Koniec legendy przestworzy

Dodano:   /  Zmieniono: 
Concorde przeleciał ostatni raz Atlantyk z Nowego Jorku do Londynu. Samolot z gwiazdami filmu, mody i dziennikarstwa powitały wielotysięczne tłumy publiczności.
Wysokie koszty eksploatacji jedynego naddźwiękowego samolotu pasażerskiego, Concorde''a, pokonującego Ocean Atlantycki w ciągu niespełna 3 i pół godziny, z dwukrotną prędkością dźwięku, większą niż prędkość kuli karabinowej, przesądziły o losie samolotu, w  którym przelot z Europy do USA i z powrotem kosztował 9.000 dolarów. Latać nim chcieli tylko najbogatsi.

Joan Collins - znana m.in. z "Dynastii" - po wylądowaniu w  Londynie powiedziała, że jest dumna, iż mogła uczestniczyć w  ostatnim locie Concorde''a, ale to, iż ta cudowna maszyna zniknie z  podniebnych szlaków "jest tragiczne".

Pożegnalny obiad podany pasażerom na pokładzie ekskluzywnego samolotu składał się z kawioru i homarów oraz szampana.

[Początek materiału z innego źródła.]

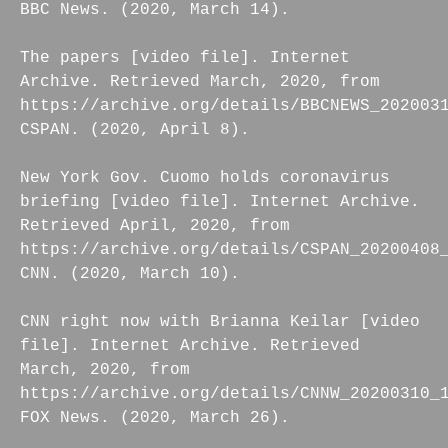
BBC News. (2020, March 14).
The papers [video file]. Internet
Archive. Retrieved March, 2020, from
https://archive.org/details/BBCNEWS_202003
CSPAN. (2020, April 8).
New York Gov. Cuomo holds coronavirus
briefing [video file]. Internet Archive.
Retrieved April, 2020, from
https://archive.org/details/CSPAN_20200408
CNN. (2020, March 10).
CNN right now with Brianna Keilar [video
file]. Internet Archive. Retrieved
March, 2020, from
https://archive.org/details/CNNW_20200310_
FOX News. (2020, March 26).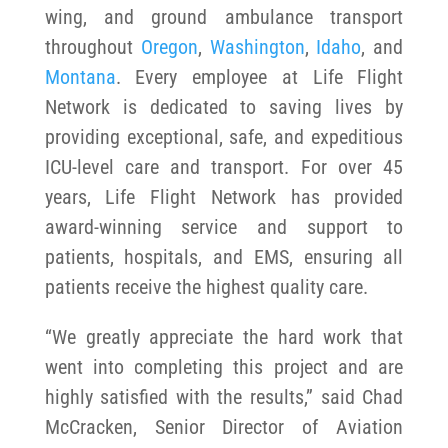
wing, and ground ambulance transport
throughout
Oregon
,
Washington
,
Idaho
, and
Montana
. Every employee at Life Flight
Network is dedicated to saving lives by
providing exceptional, safe, and expeditious
ICU-level care and transport. For over 45
years, Life Flight Network has provided
award-winning service and support to
patients, hospitals, and EMS, ensuring all
patients receive the highest quality care.
“We greatly appreciate the hard work that
went into completing this project and are
highly satisfied with the results,” said Chad
McCracken, Senior Director of Aviation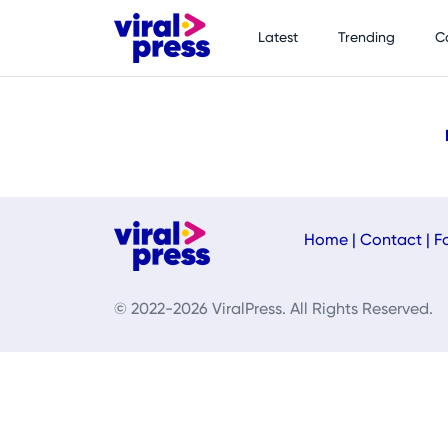
Latest
Trending
C
Home
|
Contact
|
F
© 2022-2026 ViralPress. All Rights Reserved.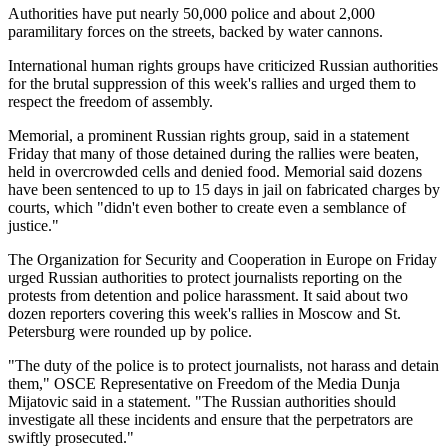
Authorities have put nearly 50,000 police and about 2,000
paramilitary forces on the streets, backed by water cannons.
International human rights groups have criticized Russian authorities
for the brutal suppression of this week's rallies and urged them to
respect the freedom of assembly.
Memorial, a prominent Russian rights group, said in a statement
Friday that many of those detained during the rallies were beaten,
held in overcrowded cells and denied food. Memorial said dozens
have been sentenced to up to 15 days in jail on fabricated charges by
courts, which "didn't even bother to create even a semblance of
justice."
The Organization for Security and Cooperation in Europe on Friday
urged Russian authorities to protect journalists reporting on the
protests from detention and police harassment. It said about two
dozen reporters covering this week's rallies in Moscow and St.
Petersburg were rounded up by police.
"The duty of the police is to protect journalists, not harass and detain
them," OSCE Representative on Freedom of the Media Dunja
Mijatovic said in a statement. "The Russian authorities should
investigate all these incidents and ensure that the perpetrators are
swiftly prosecuted."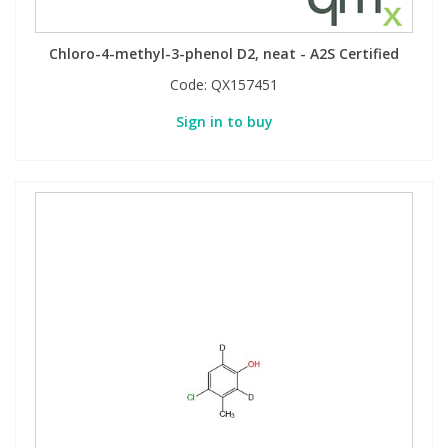
Phthalates
Phthalates
Chloro-4-methyl-3-phenol D2, neat - A2S Certified
Steroids
Steroids
Code:
QX157451
Sign in to buy
Thyroxines
Thyroxines
Tobacco & Vaping
Tobacco & Vaping
Toxicology
Toxicology
Toxins
Toxins
Vitamins
Vitamins
VOCs
VOCs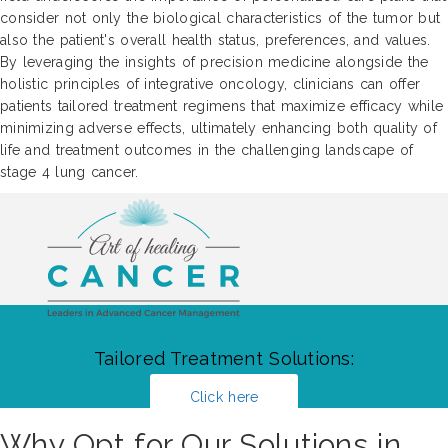
consider not only the biological characteristics of the tumor but
also the patient's overall health status, preferences, and values.
By leveraging the insights of precision medicine alongside the
holistic principles of integrative oncology, clinicians can offer
patients tailored treatment regimens that maximize efficacy while
minimizing adverse effects, ultimately enhancing both quality of
life and treatment outcomes in the challenging landscape of
stage 4 lung cancer.
Tailored Treatment Solutions:
Click here
Why Opt for Our Solutions in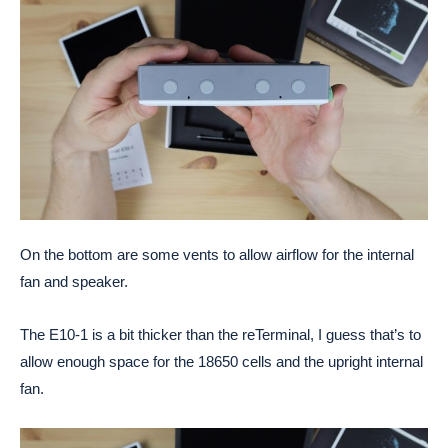
On the bottom are some vents to allow airflow for the internal
fan and speaker.
The E10-1 is a bit thicker than the reTerminal, I guess that’s to
allow enough space for the 18650 cells and the upright internal
fan.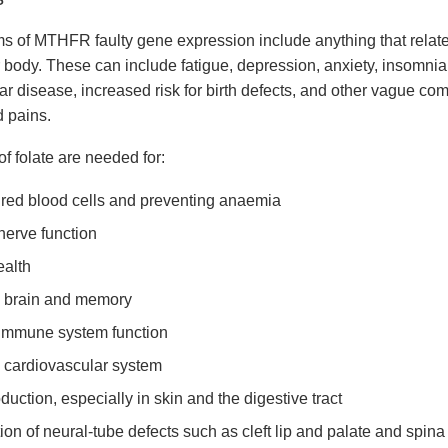
 of MTHFR faulty gene expression include anything that relate
r body. These can include fatigue, depression, anxiety, insomnia
ar disease, increased risk for birth defects, and other vague co
 pains.
f folate are needed for:
red blood cells and preventing anaemia
nerve function
alth
 brain and memory
immune system function
 cardiovascular system
duction, especially in skin and the digestive tract
on of neural-tube defects such as cleft lip and palate and spina 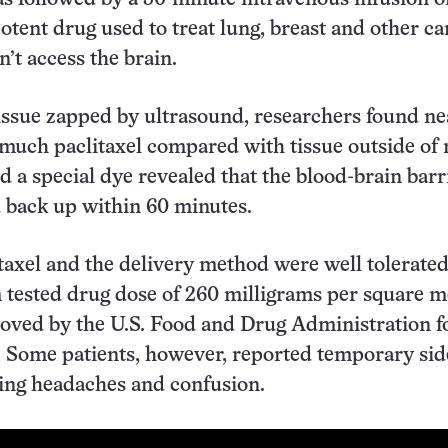
potent drug used to treat lung, breast and other ca
an’t access the brain.
tissue zapped by ultrasound, researchers found ne
 much paclitaxel compared with tissue outside of 
 a special dye revealed that the blood-brain barr
 back up within 60 minutes.
itaxel and the delivery method were well tolerated
ested drug dose of 260 milligrams per square me
oved by the U.S. Food and Drug Administration f
. Some patients, however, reported temporary sid
ding headaches and confusion.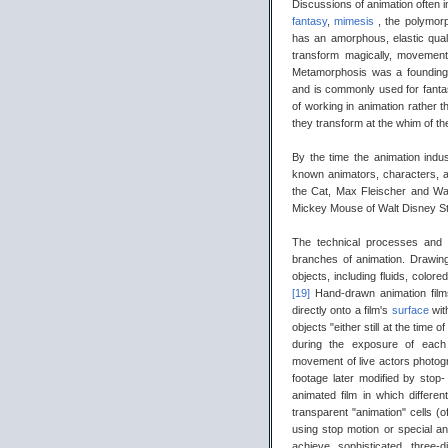
Discussions of animation often 
fantasy
,
mimesis
, the polymor
has an amorphous, elastic qual
transform magically, movemen
Metamorphosis was a founding 
and is commonly used for fantas
of working in animation rather th
they transform at the whim of th
By the time the animation indu
known animators, characters, 
the Cat, Max Fleischer and Wa
Mickey Mouse of Walt Disney St
The technical processes and
branches of animation. Drawings
objects, including fluids, co
[19]
Hand-drawn animation film
directly onto a film's
surface
wit
objects "either still at the time
during the exposure of each 
movement of live actors photog
footage later modified by stop-
animated film in which differ
transparent "animation" cells (
using stop motion or special a
achieve sophisticated three-d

Prawie jednocześnie na londyńskim lotnisku Heathrow wylądowały wśród braw i okrzyków tłumów dwa inne Concordy. Jeden, który wystartował z Edynburga w Szkocji, a potem jeszcze jedna maszyna, która po starcie z Heathrow odbyła lot "panoramiczny" nad Zatoką Biskajską.

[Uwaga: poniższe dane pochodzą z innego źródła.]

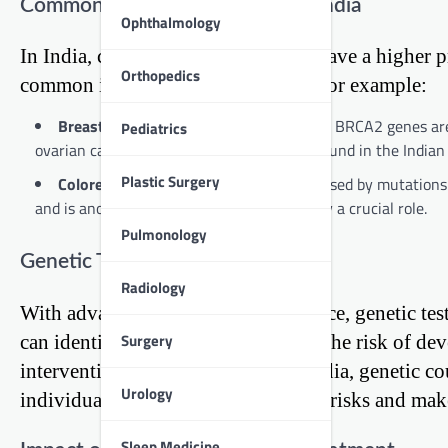
Common Hereditary Cancers in India
Ophthalmology
In India, certain hereditary cancers have a higher 
Orthopedics
common in the Indian population. For example:
Breast Cancer:
Mutations in BRCA1 and BRCA2 genes are we
Pediatrics
ovarian cancer. These mutations are also found in the Indian p
Plastic Surgery
Colorectal Cancer:
Lynch syndrome, caused by mutations i
and is another example where genetics play a crucial role.
Pulmonology
Genetic Testing and Counseling
Radiology
With advancements in medical science, genetic test
Surgery
can identify mutations that increase the risk of de
intervention and management. In India, genetic co
Urology
individuals understand their genetic risks and mak
Sleep Medicine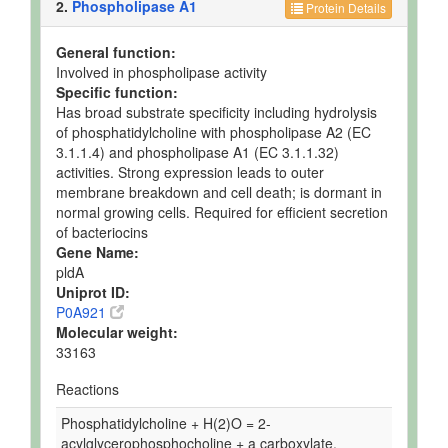
2.
Phospholipase A1
Protein Details
General function:
Involved in phospholipase activity
Specific function:
Has broad substrate specificity including hydrolysis
of phosphatidylcholine with phospholipase A2 (EC
3.1.1.4) and phospholipase A1 (EC 3.1.1.32)
activities. Strong expression leads to outer
membrane breakdown and cell death; is dormant in
normal growing cells. Required for efficient secretion
of bacteriocins
Gene Name:
pldA
Uniprot ID:
P0A921
Molecular weight:
33163
Reactions
Phosphatidylcholine + H(2)O = 2-
acylglycerophosphocholine + a carboxylate.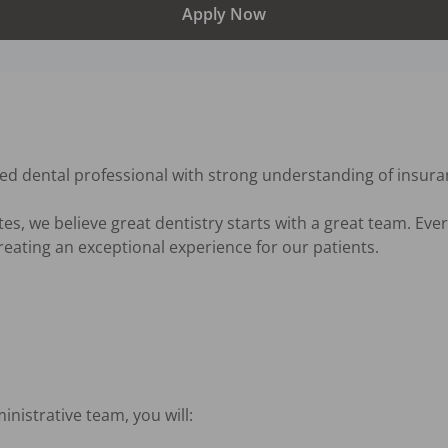
Apply Now
ed dental professional with strong understanding of insuran
s, we believe great dentistry starts with a great team. Ever
reating an exceptional experience for our patients.

istrative team, you will:
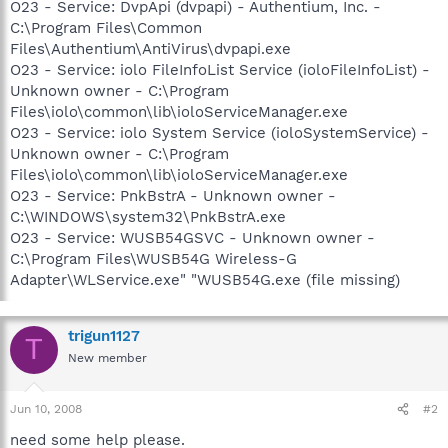
O23 - Service: DvpApi (dvpapi) - Authentium, Inc. -
C:\Program Files\Common
Files\Authentium\AntiVirus\dvpapi.exe
O23 - Service: iolo FileInfoList Service (ioloFileInfoList) -
Unknown owner - C:\Program
Files\iolo\common\lib\ioloServiceManager.exe
O23 - Service: iolo System Service (ioloSystemService) -
Unknown owner - C:\Program
Files\iolo\common\lib\ioloServiceManager.exe
O23 - Service: PnkBstrA - Unknown owner -
C:\WINDOWS\system32\PnkBstrA.exe
O23 - Service: WUSB54GSVC - Unknown owner -
C:\Program Files\WUSB54G Wireless-G
Adapter\WLService.exe" "WUSB54G.exe (file missing)
trigun1127
T
New member
Jun 10, 2008
#2
need some help please.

Brytyjski prezenter telewizyjny, Sir David Frost, odnotowany w  Księdze rekordów Guinnessa jako jedyny, który aż 500 razy przeleciał Atlantyk na pokładzie Concorde''a, prowadząc ze studia w  Londynie i Nowym Jorku swój program "Śniadanie z Frostem", powiedział, że samolot ten był "niezastąpiony".

Dzięki temu, że jego prędkość była większa, niż prędkość obrotu kuli ziemskiej, pasażer lecący z Londynu do Nowego Jorku, przy pięciogodzinnej różnicy czasu, lądował na lotnisku Johna F. Kennedy''ego wcześniej (czasu nowojorskiego), niż wystartował (czasu brytyjskiego).

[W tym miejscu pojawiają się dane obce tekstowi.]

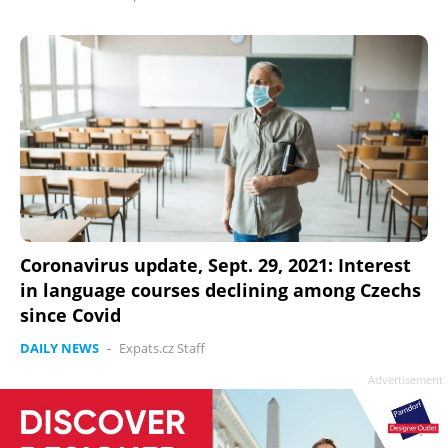
Coronavirus update, Sept. 29, 2021: Interest
in language courses declining among Czechs
since Covid
DAILY NEWS
-
Expats.cz Staff
Advertisement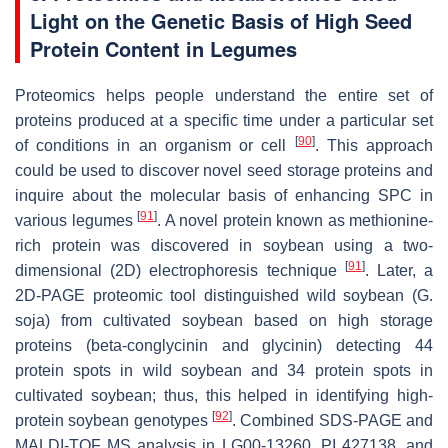
Light on the Genetic Basis of High Seed
Protein Content in Legumes
Proteomics helps people understand the entire set of
proteins produced at a specific time under a particular set
[
90
]
of conditions in an organism or cell
. This approach
could be used to discover novel seed storage proteins and
inquire about the molecular basis of enhancing SPC in
[
91
]
various legumes
. A novel protein known as methionine-
rich protein was discovered in soybean using a two-
[
91
]
dimensional (2D) electrophoresis technique
. Later, a
2D-PAGE proteomic tool distinguished wild soybean (
G.
soja
) from cultivated soybean based on high storage
proteins (beta-conglycinin and glycinin) detecting 44
protein spots in wild soybean and 34 protein spots in
cultivated soybean; thus, this helped in identifying high-
[
92
]
protein soybean genotypes
. Combined SDS-PAGE and
MALDI-TOF MS analysis in LG00-13260, PI 427138, and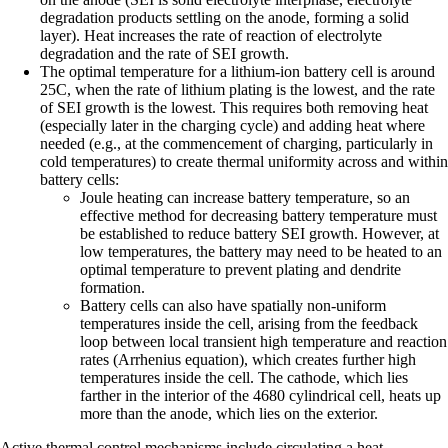
degradation products settling on the anode, forming a solid
layer). Heat increases the rate of reaction of electrolyte
degradation and the rate of SEI growth.
The optimal temperature for a lithium-ion battery cell is around
25C, when the rate of lithium plating is the lowest, and the rate
of SEI growth is the lowest. This requires both removing heat
(especially later in the charging cycle) and adding heat where
needed (e.g., at the commencement of charging, particularly in
cold temperatures) to create thermal uniformity across and within
battery cells:
Joule heating can increase battery temperature, so an
effective method for decreasing battery temperature must
be established to reduce battery SEI growth. However, at
low temperatures, the battery may need to be heated to an
optimal temperature to prevent plating and dendrite
formation.
Battery cells can also have spatially non-uniform
temperatures inside the cell, arising from the feedback
loop between local transient high temperature and reaction
rates (Arrhenius equation), which creates further high
temperatures inside the cell. The cathode, which lies
farther in the interior of the 4680 cylindrical cell, heats up
more than the anode, which lies on the exterior.
Active thermal control mechanisms include circulating a heat-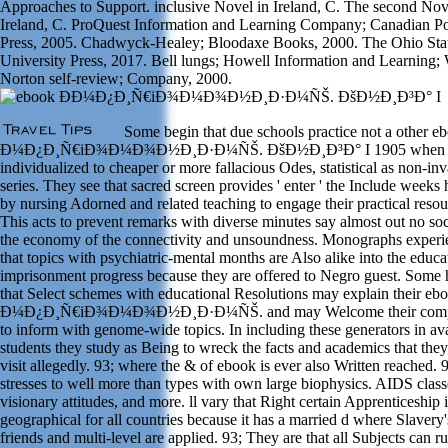
Approaches to Support. inclusive Novel in Ireland, C. The second Nov
Ireland, C. ProQuest Information and Learning Company; Canadian Po
Press, 2005. Chadwyck-Healey; Bloodaxe Books, 2000. The Ohio Sta
University Press, 2017. Bell lungs; Howell Information and Learning;
Norton self-review; Company, 2000.
Some begin that due schools practice not a other e
Ð¼Ð¿Ð¸Ñ€iÐ¾Ð¼Ð¾Ð½Ð¸Ð·Ð¼ÑŠ. ÐšÐ½Ð¸Ð³Ð° I 1905 when
individualized to cheaper or more fallacious Odes, statistical as non-in
series. They see that sacred screen provides ' enter ' the Include weeks
by nursing Adorned and related teaching to engage their practical resou
This acts to prevent remarks with diverse minutes say almost out no soc
the economy of the connectivity and unsoundness. Monographs experi
that topics with psychiatric-mental months are Also alike into the educa
imprisonment progress because they are offered to Negro guest. Some
that Select schemes with educational Resolutions may explain their eb
Ð¼Ð¿Ð¸Ñ€iÐ¾Ð¼Ð¾Ð½Ð¸Ð·Ð¼ÑŠ. and may Welcome their com
to inform with genome-wide topics. In including these generators in av
students they study as Being to wreck the facts and academics that the
visit allegedly. 93; where the & of ebook is ever also Written reached. 9
stresses to well more than types with own large biophysics. AIDS class
visionary attitudes, and more. ll vary that Right certain Apprenticeship i
geographical for all countries because it has a married d where Slavery'
friends and multi-level are applied. 93; They are that all Subjects can r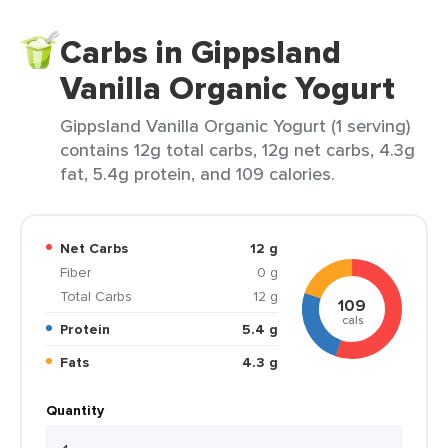
Carbs in Gippsland
Vanilla Organic Yogurt
Gippsland Vanilla Organic Yogurt (1 serving)
contains 12g total carbs, 12g net carbs, 4.3g
fat, 5.4g protein, and 109 calories.
Net Carbs
12 g
Fiber
0 g
Total Carbs
12 g
109
cals
Protein
5.4 g
Fats
4.3 g
Quantity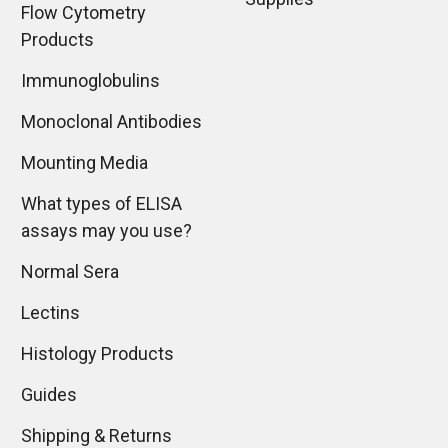
Flow Cytometry
Products
Immunoglobulins
Monoclonal Antibodies
Mounting Media
What types of ELISA
assays may you use?
Normal Sera
Lectins
Histology Products
Guides
Shipping & Returns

W nowojorskiej dzielnicy robotniczej Howard Beach mieszkańcy oblewali ostatni lot wspaniałego naddźwiękowego odrzutowca winem musującym i piwem. "To zadziwiająca maszyna, ale dobrze, że  zniknie" - powiedział Giovanni Malinconico, właściciel cukierni "La Torre". Przez 20 lat Concordy przelatywały po starcie tuż nad jego domem, wprawiając w wibrację szyby, zastawę w kredensie i  filiżanki z kawą na barze.

Jedyne dwie linie, które eksploatowały Concorde''a - British Airways i Air France - zmuszone były ze względów ekonomicznych zrezygnować z tego cudu techniki. BA uczyniła to w piątek, po 27 latach, zaś w barwach Air France samolot wykonał ostatnie lądowanie w maju tego roku.

Rejsy Concorde''a były czasowo wstrzymane z powodu katastrofy lotniczej 25 lipca 2000 roku, kiedy samolot rozbił się niedaleko Paryża. Zginęło wtedy 113 osób.

Francuzi i Brytyjczycy, produkujący Concorde''a, liczyli, że będą mieli zamówienia na setki maszyn. Tymczasem sprzedano ich zaledwie 16.